Trajectory-guided Deformable Attention:
- Function: Aggregate information from historical features along the predicted trajectories.
- Mechanism: Temporal points are uniformly sampled along each predicted trajectory, indicating the target's feature positions at historical timestamps. Centered on the current-timestamp query, historical features are extracted at these sampling points using a deformable attention mechanism, and multi-frame information is adaptively fused through attention weights. The temporal order of the sampling points guarantees spatiotemporal consistency.
- Design Motivation: Deformable attention allows sampling at precise locations rather than global scanning, which is computationally efficient and highly accurate. The temporal sampling points provided by the trajectory ensure that attention focuses on the "right places."
Cross-frame Semantic Interaction:
- Function: Promote semantic consistency across multi-frame features.
- Mechanism: In trajectory-guided attention, features from different timestamps implicitly interact through the shared query. This helps the model learn semantic evolution over time (e.g., an object changing from fully visible to partially occluded). This cross-frame interaction naturally handles the semantic mismatch problem.
- Design Motivation: Pure spatial alignment cannot resolve semantic changes. Cross-frame feature interaction allows the model to understand "how the same object looks different at different times."

Loss & Training¶

End-to-end training, including 3D detection loss and trajectory prediction auxiliary loss.

Key Experimental Results¶

Main Results¶

Method	V2V4Real [email protected]↑	DAIR-V2X [email protected]↑
SyncNet	Baseline	Baseline
CoBEVFlow	+Improvement	+Improvement
TraF-Align	SOTA	SOTA

Achieves state-of-the-art performance on both real-world asynchronous cooperative perception datasets.

Key Findings¶

The trajectory prediction module significantly outperforms the simple linear motion assumption.
The advantage is more pronounced in scenarios with large latency (>300ms).
Temporally ordered sampling yields better semantic consistency than random sampling.

Highlights & Insights¶

Trajectory as Spatial Navigation for Attention: Encodes prior knowledge of target motion as reference lines for attention sampling, balancing physical plausibility and learning flexibility.
Unified Handing of Spatial and Semantic Mismatches: Addresses two mismatches of different natures simultaneously using a single attention mechanism.
Validated on Real-world Datasets: Unlike most works that are tested only in simulators, this approach is validated on real-world data.

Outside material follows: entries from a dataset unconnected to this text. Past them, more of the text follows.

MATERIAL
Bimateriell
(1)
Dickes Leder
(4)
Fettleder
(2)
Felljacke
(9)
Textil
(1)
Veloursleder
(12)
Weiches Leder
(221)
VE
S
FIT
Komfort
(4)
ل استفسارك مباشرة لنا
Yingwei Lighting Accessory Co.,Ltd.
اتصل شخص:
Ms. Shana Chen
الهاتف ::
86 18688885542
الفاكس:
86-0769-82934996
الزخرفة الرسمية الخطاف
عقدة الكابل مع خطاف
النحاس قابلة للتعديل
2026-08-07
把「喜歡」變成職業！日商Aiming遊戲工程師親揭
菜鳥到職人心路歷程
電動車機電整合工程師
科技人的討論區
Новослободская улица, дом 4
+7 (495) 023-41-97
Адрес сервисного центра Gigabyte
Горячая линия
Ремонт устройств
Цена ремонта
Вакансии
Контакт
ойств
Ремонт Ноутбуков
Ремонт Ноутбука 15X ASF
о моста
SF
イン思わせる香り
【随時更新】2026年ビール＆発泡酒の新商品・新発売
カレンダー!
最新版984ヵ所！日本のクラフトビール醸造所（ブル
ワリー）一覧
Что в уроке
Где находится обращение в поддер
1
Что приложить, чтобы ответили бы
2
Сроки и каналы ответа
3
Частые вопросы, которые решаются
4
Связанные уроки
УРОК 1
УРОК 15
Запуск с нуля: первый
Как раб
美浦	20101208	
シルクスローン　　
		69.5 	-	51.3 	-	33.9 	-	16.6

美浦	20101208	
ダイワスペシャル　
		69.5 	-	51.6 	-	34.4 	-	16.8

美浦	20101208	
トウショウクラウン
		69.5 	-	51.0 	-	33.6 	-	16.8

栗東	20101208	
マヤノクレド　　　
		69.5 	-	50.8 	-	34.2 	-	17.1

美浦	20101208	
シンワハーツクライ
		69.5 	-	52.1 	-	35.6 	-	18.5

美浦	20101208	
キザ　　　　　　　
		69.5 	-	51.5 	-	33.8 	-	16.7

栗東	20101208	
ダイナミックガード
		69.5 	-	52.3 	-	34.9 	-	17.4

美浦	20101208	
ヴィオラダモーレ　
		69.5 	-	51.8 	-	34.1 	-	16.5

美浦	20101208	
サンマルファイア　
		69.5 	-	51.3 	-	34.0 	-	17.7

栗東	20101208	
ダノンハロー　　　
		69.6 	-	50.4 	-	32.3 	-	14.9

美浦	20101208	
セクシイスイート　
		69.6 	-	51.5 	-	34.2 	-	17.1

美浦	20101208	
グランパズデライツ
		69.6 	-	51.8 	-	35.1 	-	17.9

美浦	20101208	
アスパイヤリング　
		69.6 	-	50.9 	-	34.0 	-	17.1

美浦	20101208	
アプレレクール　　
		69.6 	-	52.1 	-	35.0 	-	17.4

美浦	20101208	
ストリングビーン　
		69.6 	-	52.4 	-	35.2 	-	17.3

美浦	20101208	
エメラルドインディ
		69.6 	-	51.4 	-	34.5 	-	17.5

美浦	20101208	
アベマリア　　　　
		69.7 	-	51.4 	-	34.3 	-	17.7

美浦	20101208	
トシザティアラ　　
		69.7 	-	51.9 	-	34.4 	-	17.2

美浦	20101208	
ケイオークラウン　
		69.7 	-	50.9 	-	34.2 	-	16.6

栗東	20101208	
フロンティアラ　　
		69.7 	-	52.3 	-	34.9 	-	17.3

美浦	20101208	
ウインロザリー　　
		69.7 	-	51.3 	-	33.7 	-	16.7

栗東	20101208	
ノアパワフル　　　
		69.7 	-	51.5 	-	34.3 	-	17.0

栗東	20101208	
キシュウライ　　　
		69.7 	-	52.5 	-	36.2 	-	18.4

Limitations & Future Work¶

Trajectory prediction can be inaccurate for occluded or newly appearing objects.
Currently assumes that the delay of all agents is known, without handling the uncertainty of delay estimation.
Validated only on 3D detection tasks; extensions to tasks like cooperative segmentation are needed.

vs CoBEVFlow: CoBEVFlow utilizes optical flow to compensate for spatial mismatch, whereas TraF-Align uses trajectory prediction; the latter is more robust to non-rigid motions.
vs SyncNet: SyncNet uses simple warping, whereas TraF-Align utilizes an attention mechanism, which is more flexible.
The concept of trajectory-guided attention can be transferred to cross-frame feature alignment in video understanding.

Rating¶

Novelty: ⭐⭐⭐⭐ The trajectory-guided attention design is highly targeted.
Experimental Thoroughness: ⭐⭐⭐⭐ Two real-world datasets with comprehensive ablations.
Writing Quality: ⭐⭐⭐⭐ Clear problem definition.
Value: ⭐⭐⭐⭐ Provides significant advancement to asynchronous cooperative perception.